# Task requirements
Count lines, not occurrences: report how many lines in the records hold the string "secondary", and nothing else.

# Records for the task
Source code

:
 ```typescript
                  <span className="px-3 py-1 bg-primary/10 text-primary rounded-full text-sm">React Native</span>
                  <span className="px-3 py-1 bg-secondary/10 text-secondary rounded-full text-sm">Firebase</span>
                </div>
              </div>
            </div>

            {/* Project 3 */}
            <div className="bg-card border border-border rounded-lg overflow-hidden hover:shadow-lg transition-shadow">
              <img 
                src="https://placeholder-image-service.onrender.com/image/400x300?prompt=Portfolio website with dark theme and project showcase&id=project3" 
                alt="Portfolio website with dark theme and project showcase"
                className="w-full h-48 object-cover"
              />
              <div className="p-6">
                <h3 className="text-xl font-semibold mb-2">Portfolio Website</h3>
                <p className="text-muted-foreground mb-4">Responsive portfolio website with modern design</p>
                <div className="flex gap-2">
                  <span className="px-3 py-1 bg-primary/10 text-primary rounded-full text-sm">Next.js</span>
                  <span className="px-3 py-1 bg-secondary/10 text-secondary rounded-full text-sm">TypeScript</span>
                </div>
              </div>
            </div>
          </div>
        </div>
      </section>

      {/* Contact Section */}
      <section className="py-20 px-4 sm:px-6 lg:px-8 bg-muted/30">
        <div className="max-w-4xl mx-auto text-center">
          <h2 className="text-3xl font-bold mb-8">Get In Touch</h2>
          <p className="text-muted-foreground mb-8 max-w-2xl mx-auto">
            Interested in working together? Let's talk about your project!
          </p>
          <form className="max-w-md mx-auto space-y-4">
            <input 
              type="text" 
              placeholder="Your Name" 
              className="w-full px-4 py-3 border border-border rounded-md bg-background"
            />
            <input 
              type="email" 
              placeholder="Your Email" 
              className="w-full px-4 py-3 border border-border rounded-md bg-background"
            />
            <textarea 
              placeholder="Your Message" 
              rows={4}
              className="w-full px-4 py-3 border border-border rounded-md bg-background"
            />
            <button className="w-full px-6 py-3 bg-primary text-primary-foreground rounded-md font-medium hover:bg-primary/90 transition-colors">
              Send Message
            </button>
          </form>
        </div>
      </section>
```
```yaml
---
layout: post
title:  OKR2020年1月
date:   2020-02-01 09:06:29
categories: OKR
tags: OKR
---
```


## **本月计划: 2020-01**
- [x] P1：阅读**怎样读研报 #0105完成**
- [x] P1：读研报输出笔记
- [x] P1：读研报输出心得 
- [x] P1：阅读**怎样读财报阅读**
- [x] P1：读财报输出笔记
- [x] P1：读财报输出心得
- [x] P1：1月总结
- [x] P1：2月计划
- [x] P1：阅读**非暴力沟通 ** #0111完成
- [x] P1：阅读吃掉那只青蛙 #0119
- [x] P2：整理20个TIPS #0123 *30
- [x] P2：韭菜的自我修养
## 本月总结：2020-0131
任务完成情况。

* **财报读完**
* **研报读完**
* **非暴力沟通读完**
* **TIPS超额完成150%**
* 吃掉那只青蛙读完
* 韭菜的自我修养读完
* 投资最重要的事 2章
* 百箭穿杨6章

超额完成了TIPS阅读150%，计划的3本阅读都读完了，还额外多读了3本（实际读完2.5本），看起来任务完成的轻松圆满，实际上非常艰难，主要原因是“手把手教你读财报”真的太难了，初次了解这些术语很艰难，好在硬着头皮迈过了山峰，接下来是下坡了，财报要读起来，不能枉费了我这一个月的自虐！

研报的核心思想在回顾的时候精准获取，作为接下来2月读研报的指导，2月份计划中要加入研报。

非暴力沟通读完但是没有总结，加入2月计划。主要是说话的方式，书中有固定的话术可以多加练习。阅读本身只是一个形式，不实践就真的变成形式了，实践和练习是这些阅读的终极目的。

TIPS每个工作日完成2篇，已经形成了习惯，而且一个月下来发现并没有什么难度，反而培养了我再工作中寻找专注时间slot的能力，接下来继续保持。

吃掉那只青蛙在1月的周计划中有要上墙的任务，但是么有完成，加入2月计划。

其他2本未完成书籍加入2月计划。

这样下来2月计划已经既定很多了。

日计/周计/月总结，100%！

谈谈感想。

# Answer to this task
2